WHAT THIS EXERCISE ASKS ->
• 1. In the news article about the St. Bernard School case against Bank of America, what share of liability did the jury assign to the bank?
• 2. Resume the news article about the St. Bernard School case against Bank of America, starting after its final sentence.

EXERCISE TEXT ->
Cassie Jameson ()
When an appeal of a six-figure verdict against Bank of America reached the Connecticut Supreme Court earlier this year, it appeared the case might have widespread implications for the state’s robust financial services sector.
But the case is ending on a technicality because of what the court calls an “inadequate” appellate brief. And so the question of whether it is good public policy to allow financial institutions to use exculpatory clauses to protect them in disputes with customers will have to wait for another day.
Bank of America had sought to overturn a $823,777 verdict returned by a jury that found the financial institution liable for the money that a Catholic school employee swindled from the school. The money had been deposited in Bank of America accounts. One of the bank’s defenses was that a contractual clause required St. Bernard School in Montville to notify the bank within 30 or 60 days (the time frame shifted with ownership of the bank) of any irregularities in its accounts. The bank said the school did not report irregularities stemming from the swindle within the contractual time frames.
But at trial, New London Superior Court Judge James Devine declared those exculpatory clauses to be contrary to Connecticut public policy and decided that they should not be considered by the jury in assessing liability and damages. In the end, the jury found the bank 95 percent liable for the embezzlement and the school 5 percent.
Bank of America appealed. The schools’ counsel, Cassie Jameson and Michael Colonese of Brown Jacobson in Norwich, argued in their appellate briefs that the bank had to show that Devine’s ruling regarding the contractual clauses not only was improper, but that it likely affected the verdict in a way that harmed the bank.
However, the entire argument from Bank of America’s counsel on the harm caused by the judge’s ruling on the clauses consisted of just a few lines. “Even if there were an issue of whether the ruling that the agreements were void and unenforceable was harmful, the trial court’s ruling was clearly harmful as it deprived the jury of the opportunity to even consider the deposit account agreements,” wrote Gerald Garlick and Katherine Abel, of Krasow, Garlick & Hadley in Hartford.
The Supreme Court, in a unanimous opinion authored by Justice Andrew McDonald, said the brief did “nothing more than state a summary conclusion as to harm.” As result, McDonald stated, the justices would not review the merits of the trial court’s decision on the account agreements due to “inadequate briefing on whether the purported improper ruling was harmful.”
The decision ends the case; the Supreme Court said the bank was not entitled to a new trial.
Garlick declined comment. Colonese said in an email: “We were very pleased with the decision. We thought the jury got it exactly right. We think justice has been done.”
The case begins with Salvatore Licitra, who started out as a part-time bus driver at St. Bernard. Over time, his duties expanded to working in the business office; he was given access to computers and often took the school’s deposits to the Bank of America branch in Montville.

SUPPLIED ENTRIES ->
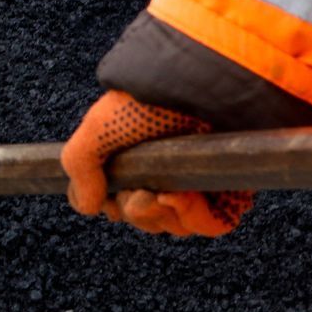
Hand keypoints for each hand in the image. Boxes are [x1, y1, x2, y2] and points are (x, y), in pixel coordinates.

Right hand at [59, 90, 250, 236]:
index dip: (115, 207)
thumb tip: (87, 206)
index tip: (108, 198)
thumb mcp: (97, 128)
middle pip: (150, 218)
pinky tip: (176, 197)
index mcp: (141, 157)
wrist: (193, 87)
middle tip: (134, 193)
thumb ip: (80, 165)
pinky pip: (212, 223)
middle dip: (136, 212)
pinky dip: (191, 218)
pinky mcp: (231, 188)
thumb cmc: (145, 100)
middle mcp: (172, 170)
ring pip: (177, 225)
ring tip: (155, 194)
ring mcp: (201, 180)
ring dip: (160, 216)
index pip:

WRITTEN RESPONSES ->
• 1. 95 percent

• 2.
Even though Licitra was never authorized to conduct any other banking business, he opened an account with the school’s tax identification number without Bank of America requiring him to obtain a certificate of authority or a signature card for the account. Later, he was allowed to change the account address to his personal address without getting the school’s authorization. He proceeded to deposit into that account, over the course of four years, more than 1,000 checks, some payable to the school and others drawn on the school’s operating fund account to legitimate third-party vendors.
Licitra’s embezzlement continued until his position at the school was eliminated in 2006. He was arrested in July 2007 and is serving a seven-year prison sentence.
St. Bernard filed a lawsuit against Bank of America in an attempt to recoup some of its losses. After hearing the evidence, the jury found that bank was negligent, breached its contract with the plaintiff, and violated sections of Connecticut banking law and Uniform Commercial Code.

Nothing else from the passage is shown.